(Document passage)
Education Reform: Both Good Teaching and Civil Rights Matter
Poverty matters — along with a slew of other factors — when it comes to educational and life outcomes for students.
That’s what the preponderance of the evidence, prior to the recession and especially in its aftermath, bears out. For decades, we’ve known that socioeconomic status at birth has a major influence on achievement. It’s also highly correlated to race, which goes some way (in addition to the legacy of racism, other historical and cultural factors, and ineffective school leadership and teaching) in explaining the disparity between black and brown, and white and Asian students on achievement measures.
Education reform advocates are largely in agreement with the stats on this. The problem is, we’re often failing to act like we are.
Take, for example, this week’s uproar over StudentsFirst’s selection of Tennesee state Republican Rep. John Ragan as its “reformer of the year.” StudentsFirst is an education nonprofit organization established and run by controversial former Washington, D.C. Schools Chancellor Michelle Rhee, and has previously endorsed and supported conservative Republican politicians, including Florida Gov. Rick Scott and New Jersey Gov. Chris Christie. Its support of Ragan set off a considerable bout of controversy, since Ragan has a long anti-gay voting record that includes an attempt to bar Tennessee teachers from talking about sexuality that isn’t “related to natural human reproduction,” and a bill that would have mandated school officials report student discussions of sexuality to their parents.
Rhee and StudentsFirst have justly come under fire for the decision, and have already expressed regret for it.
(End Document passage)
(Record excerpts)
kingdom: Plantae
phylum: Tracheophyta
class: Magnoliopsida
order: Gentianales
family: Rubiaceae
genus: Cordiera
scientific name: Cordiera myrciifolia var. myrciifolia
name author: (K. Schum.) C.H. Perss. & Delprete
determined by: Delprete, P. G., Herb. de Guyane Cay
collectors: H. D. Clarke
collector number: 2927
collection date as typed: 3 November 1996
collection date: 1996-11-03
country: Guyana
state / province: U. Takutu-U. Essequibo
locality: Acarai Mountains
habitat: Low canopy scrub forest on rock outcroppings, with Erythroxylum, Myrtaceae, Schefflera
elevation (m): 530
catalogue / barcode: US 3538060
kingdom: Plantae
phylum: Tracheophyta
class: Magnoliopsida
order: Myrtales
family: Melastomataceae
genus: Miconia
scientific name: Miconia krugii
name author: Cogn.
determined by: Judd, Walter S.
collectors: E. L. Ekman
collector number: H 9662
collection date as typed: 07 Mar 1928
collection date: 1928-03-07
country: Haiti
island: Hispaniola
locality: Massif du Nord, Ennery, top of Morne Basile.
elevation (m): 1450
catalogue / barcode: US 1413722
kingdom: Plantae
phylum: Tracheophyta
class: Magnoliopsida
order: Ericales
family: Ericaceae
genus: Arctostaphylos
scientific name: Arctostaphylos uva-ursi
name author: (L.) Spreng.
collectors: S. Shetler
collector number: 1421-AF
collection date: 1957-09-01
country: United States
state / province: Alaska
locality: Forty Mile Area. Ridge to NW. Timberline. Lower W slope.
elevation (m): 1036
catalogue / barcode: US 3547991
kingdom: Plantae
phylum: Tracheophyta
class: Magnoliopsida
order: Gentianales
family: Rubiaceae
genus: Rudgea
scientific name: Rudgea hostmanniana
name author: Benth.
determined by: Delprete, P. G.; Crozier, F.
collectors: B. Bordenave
(End Record excerpts)
List every person the education reform article names.

> [Written answer]
John Ragan, Michelle Rhee, Rick Scott, Chris Christie